_WRITTEN EXERCISE_.
Which lines in the listing below contain the string "skPoint"? Locate and copy each of those lines, treating case as significant.

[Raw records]
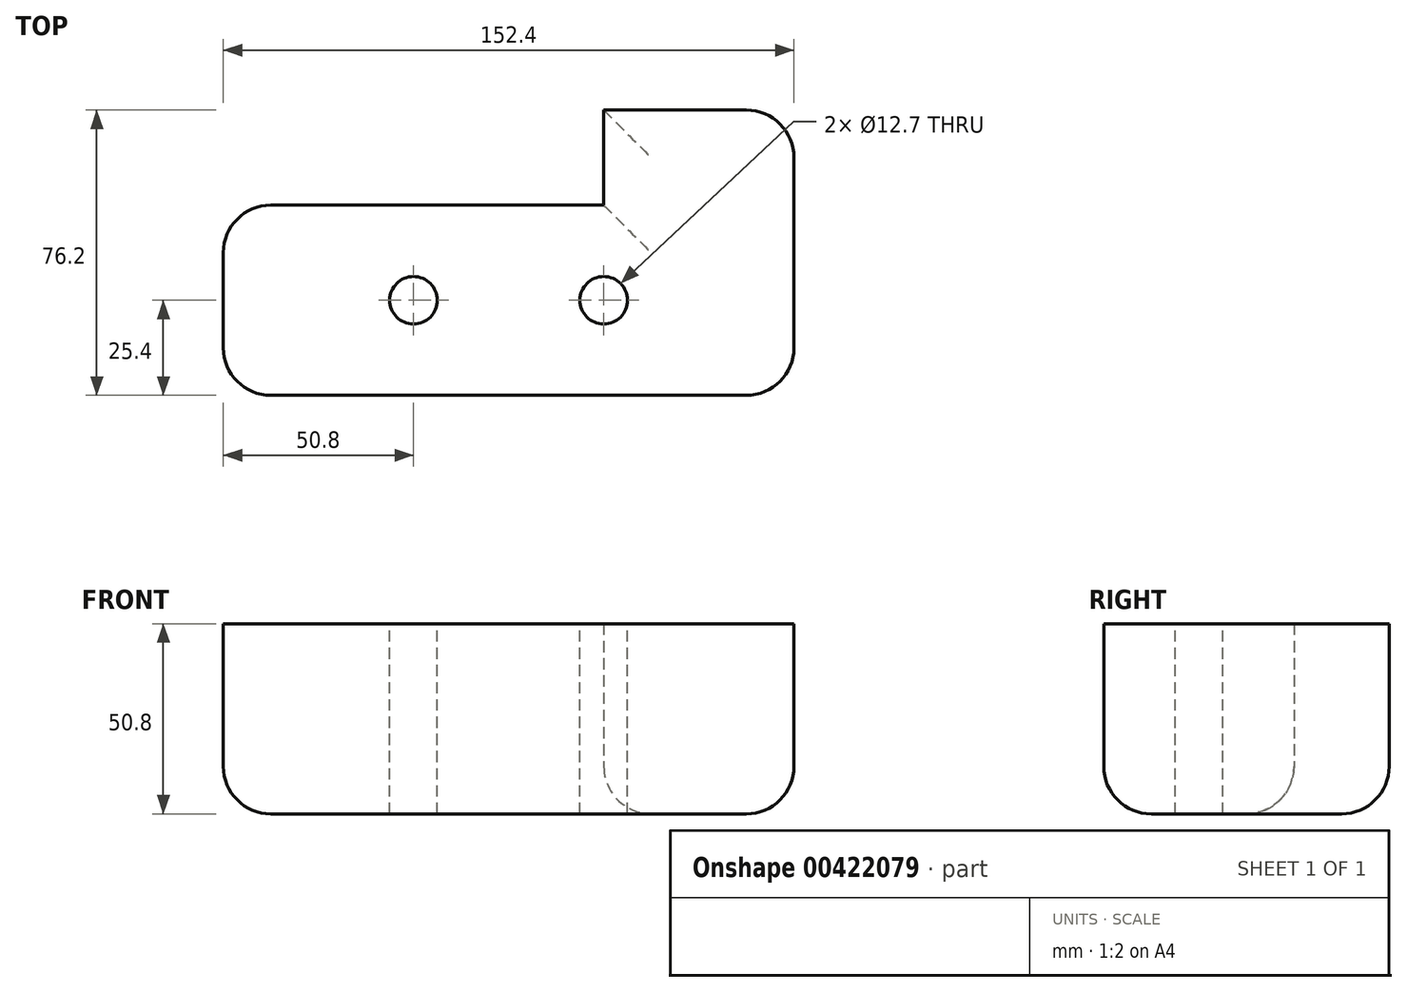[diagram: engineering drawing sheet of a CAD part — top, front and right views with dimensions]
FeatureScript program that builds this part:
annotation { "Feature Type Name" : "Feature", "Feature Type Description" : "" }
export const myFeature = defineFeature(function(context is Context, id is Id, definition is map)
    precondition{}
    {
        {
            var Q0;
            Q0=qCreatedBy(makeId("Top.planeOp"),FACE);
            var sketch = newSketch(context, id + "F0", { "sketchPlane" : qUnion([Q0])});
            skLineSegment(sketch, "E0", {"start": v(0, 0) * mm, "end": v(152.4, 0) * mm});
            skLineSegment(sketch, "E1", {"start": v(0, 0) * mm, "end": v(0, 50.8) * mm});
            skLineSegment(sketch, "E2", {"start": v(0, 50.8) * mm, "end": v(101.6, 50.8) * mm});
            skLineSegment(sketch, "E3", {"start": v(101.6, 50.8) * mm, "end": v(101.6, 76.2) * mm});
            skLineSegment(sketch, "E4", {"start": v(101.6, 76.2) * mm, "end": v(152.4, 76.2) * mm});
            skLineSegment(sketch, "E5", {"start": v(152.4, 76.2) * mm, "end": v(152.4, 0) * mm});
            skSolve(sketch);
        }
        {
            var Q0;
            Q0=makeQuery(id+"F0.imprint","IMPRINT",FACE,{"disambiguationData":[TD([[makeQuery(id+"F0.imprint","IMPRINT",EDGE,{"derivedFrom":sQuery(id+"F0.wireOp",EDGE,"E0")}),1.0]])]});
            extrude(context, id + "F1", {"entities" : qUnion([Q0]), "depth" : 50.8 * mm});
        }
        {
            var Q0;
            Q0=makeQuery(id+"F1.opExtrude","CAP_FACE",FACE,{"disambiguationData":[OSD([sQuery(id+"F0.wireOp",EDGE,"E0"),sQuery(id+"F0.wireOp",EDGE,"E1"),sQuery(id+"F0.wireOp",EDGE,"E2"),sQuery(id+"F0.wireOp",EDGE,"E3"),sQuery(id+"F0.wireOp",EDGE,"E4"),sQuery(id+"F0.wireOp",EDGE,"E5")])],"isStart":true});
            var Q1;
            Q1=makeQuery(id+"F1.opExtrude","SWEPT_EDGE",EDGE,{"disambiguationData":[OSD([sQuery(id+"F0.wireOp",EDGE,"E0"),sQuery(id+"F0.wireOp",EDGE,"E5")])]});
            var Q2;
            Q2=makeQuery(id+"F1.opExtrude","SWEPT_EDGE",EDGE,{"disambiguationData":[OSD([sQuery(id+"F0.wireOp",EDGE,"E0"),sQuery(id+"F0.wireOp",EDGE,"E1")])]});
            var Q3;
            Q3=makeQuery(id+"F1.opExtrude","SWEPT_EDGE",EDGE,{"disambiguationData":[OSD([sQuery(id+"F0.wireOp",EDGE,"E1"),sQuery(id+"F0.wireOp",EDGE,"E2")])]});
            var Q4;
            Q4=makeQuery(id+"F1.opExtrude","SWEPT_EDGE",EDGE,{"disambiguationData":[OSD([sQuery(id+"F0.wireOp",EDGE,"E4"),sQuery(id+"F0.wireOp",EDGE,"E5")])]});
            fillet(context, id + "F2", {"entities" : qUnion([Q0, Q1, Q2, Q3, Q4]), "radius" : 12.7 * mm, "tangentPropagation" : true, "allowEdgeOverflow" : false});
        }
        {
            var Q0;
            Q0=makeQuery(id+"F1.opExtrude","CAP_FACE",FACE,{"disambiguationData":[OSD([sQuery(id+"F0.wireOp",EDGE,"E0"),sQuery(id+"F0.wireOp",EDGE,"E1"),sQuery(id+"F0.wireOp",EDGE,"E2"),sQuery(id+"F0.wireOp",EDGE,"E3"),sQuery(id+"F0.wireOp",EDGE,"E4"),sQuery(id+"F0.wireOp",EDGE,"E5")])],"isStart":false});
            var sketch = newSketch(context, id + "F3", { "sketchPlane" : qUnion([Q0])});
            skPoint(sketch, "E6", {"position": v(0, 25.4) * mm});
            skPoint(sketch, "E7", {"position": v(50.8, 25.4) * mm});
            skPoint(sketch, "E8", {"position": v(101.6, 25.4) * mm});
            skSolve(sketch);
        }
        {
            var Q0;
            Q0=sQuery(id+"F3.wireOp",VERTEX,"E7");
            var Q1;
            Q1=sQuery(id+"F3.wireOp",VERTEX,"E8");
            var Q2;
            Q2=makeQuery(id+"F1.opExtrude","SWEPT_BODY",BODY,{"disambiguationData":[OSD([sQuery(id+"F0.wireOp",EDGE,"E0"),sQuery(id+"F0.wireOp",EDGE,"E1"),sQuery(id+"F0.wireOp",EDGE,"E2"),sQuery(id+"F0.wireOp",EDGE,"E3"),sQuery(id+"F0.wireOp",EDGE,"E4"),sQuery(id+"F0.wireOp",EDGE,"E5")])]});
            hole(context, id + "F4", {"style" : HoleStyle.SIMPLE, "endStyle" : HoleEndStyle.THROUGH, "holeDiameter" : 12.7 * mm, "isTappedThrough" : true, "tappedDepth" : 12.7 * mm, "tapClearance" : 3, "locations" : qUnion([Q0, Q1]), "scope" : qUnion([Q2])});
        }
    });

_RESPONSE_.
            skPoint(sketch, "E6", {"position": v(0, 25.4) * mm});
            skPoint(sketch, "E7", {"position": v(50.8, 25.4) * mm});
            skPoint(sketch, "E8", {"position": v(101.6, 25.4) * mm});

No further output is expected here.